As it is well-known in the market, after the game-changing decision of the Court of Justice of the European Union (i.e. Schrems II), the non-governmental organisation NOYB filed 101 complaints over continuous EU-U.S. data transfers by websites in the European Economic Area (“EEA”). In particular, NOYB stated that an analysis of the HTML source code of major EU webpages had shown that even after the decision, many companies continued to use services from the likes of Google or Facebook even though both fall under U.S. surveillance laws.
After more than two years, the Spanish Data Protection Agency (“AEPD”) has finally issued a decision on one of these claims, taking a different stand from other EU Data Protection Authorities.
In December 15th, 2022, after a long silence, the AEPD published its decision (the “Decision”, see here) analysing the use of Google Analytics by the Royal Spanish Academy (“RAE”), a public administration, and presenting criteria that differs from that of other harsher European authorities (including the French, Austrian, Danish and Dutch data protection authorities).

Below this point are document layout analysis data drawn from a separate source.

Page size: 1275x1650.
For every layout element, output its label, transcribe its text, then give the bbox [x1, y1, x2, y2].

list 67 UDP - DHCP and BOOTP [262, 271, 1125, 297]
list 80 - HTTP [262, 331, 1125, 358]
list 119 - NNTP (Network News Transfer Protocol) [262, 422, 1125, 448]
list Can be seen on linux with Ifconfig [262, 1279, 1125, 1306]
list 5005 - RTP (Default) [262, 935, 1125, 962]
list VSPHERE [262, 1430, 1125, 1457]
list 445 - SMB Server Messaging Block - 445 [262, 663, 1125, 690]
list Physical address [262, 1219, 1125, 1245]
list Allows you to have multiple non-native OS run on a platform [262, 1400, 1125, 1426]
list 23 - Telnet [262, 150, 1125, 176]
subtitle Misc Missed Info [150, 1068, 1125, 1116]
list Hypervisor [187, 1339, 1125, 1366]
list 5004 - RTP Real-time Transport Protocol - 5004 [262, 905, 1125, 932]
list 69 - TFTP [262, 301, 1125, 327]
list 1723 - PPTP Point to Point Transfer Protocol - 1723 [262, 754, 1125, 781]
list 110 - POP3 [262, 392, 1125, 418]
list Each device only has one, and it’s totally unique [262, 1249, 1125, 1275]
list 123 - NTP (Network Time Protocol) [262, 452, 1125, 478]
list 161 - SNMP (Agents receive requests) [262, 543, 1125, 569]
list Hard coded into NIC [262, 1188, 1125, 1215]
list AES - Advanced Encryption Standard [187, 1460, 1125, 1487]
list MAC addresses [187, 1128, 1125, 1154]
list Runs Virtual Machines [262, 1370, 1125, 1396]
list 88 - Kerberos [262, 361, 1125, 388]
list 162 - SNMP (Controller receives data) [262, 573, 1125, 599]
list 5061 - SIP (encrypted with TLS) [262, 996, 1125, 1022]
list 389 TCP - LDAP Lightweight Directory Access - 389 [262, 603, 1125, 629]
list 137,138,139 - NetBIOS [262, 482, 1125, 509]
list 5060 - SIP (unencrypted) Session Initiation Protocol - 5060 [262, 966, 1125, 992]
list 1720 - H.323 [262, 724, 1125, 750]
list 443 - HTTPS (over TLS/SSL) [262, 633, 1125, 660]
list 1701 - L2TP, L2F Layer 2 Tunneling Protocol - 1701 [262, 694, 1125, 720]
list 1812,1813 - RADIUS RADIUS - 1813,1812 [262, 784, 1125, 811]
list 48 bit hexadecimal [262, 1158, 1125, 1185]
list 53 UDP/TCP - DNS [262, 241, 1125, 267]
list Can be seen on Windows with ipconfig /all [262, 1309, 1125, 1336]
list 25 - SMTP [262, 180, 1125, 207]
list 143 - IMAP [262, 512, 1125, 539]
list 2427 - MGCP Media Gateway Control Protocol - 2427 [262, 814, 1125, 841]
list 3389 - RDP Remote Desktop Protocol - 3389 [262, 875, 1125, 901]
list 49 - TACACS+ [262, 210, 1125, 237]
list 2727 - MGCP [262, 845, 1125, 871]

In particular, the AEPD concluded that the use of the Google Analytics tool by the RAE does not involve any breach of data protection rules. It indicated that RAE did not use the information to identify web users. The decision is based on the following facts (including several references to Google Ads data processing terms and reviews of information accessed by the RAE) provided by RAE and reviewed by the AEPD:
RAE used the free version of the tool.
RAE has not used any of the advance information options available in Google Analytics (nor Google Signals/Comparatives) which require affirmative activation. Only the basic functionalities of Google Analytics were used, minimizing the impact on the privacy of users so that no information related to identified or identifiable persons was processed, but only aggregated information.
The use of Google Analytics has been limited solely and exclusively to the access to statistical and aggregated information that does not allow the identification of users.
No data was obtained that could be considered personal data (RAE states that it had not carried out any processing activity related to the IP address), because no information was processed that directly or indirectly identifies or allows the identification of those users.
The only information that could individually identify users would be the one related to the random ID that Google grants to its users. RAE cannot, based on this information, carry out any action to achieve their re-identification.
The legal relationship between RAE and Google is that of data controller and processor, respectively.
The fact that RAE stopped using the tool after the Schrems II decision is also taken into consideration by the AEPD.
While the decision lacks a detailed analysis of the measures applied by the RAE when using the tool, let alone the reasoning of the AEPD, it sets a milestone: the mere use of tools from U.S. companies cannot be deemed prohibited, nor condemned to due to the fact that they are provided by U.S. entities. It constitutes an important precedent, opening the door to the use of Google Analytics (or analogous tools) by Spanish entities.
Authored by Joanna Rozanska and Santiago de Ampuero.